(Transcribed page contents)

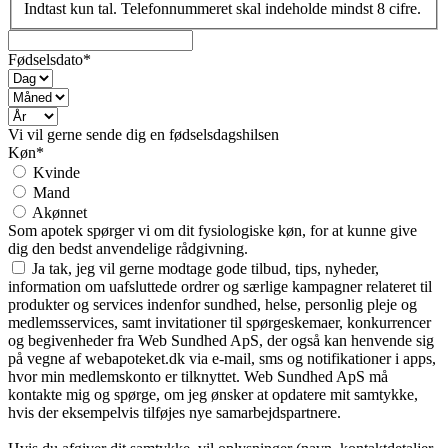
Indtast kun tal. Telefonnummeret skal indeholde mindst 8 cifre.
Fødselsdato*
Vi vil gerne sende dig en fødselsdagshilsen
Køn*
Kvinde
Mand
Akønnet
Som apotek spørger vi om dit fysiologiske køn, for at kunne give
dig den bedst anvendelige rådgivning.
Ja tak, jeg vil gerne modtage gode tilbud, tips, nyheder,
information om uafsluttede ordrer og særlige kampagner relateret til
produkter og services indenfor sundhed, helse, personlig pleje og
medlemsservices, samt invitationer til spørgeskemaer, konkurrencer
og begivenheder fra Web Sundhed ApS, der også kan henvende sig
på vegne af webapoteket.dk via e-mail, sms og notifikationer i apps,
hvor min medlemskonto er tilknyttet. Web Sundhed ApS må
kontakte mig og spørge, om jeg ønsker at opdatere mit samtykke,
hvis der eksempelvis tilføjes nye samarbejdspartnere.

■ Work to be completed:
Output the data above in full and exactly, with every image left out.

■ Answer space:
Indtast kun tal. Telefonnummeret skal indeholde mindst 8 cifre.
Fødselsdato*
Vi vil gerne sende dig en fødselsdagshilsen
Køn*
Kvinde
Mand
Akønnet
Som apotek spørger vi om dit fysiologiske køn, for at kunne give
dig den bedst anvendelige rådgivning.
Ja tak, jeg vil gerne modtage gode tilbud, tips, nyheder,
information om uafsluttede ordrer og særlige kampagner relateret til
produkter og services indenfor sundhed, helse, personlig pleje og
medlemsservices, samt invitationer til spørgeskemaer, konkurrencer
og begivenheder fra Web Sundhed ApS, der også kan henvende sig
på vegne af webapoteket.dk via e-mail, sms og notifikationer i apps,
hvor min medlemskonto er tilknyttet. Web Sundhed ApS må
kontakte mig og spørge, om jeg ønsker at opdatere mit samtykke,
hvis der eksempelvis tilføjes nye samarbejdspartnere.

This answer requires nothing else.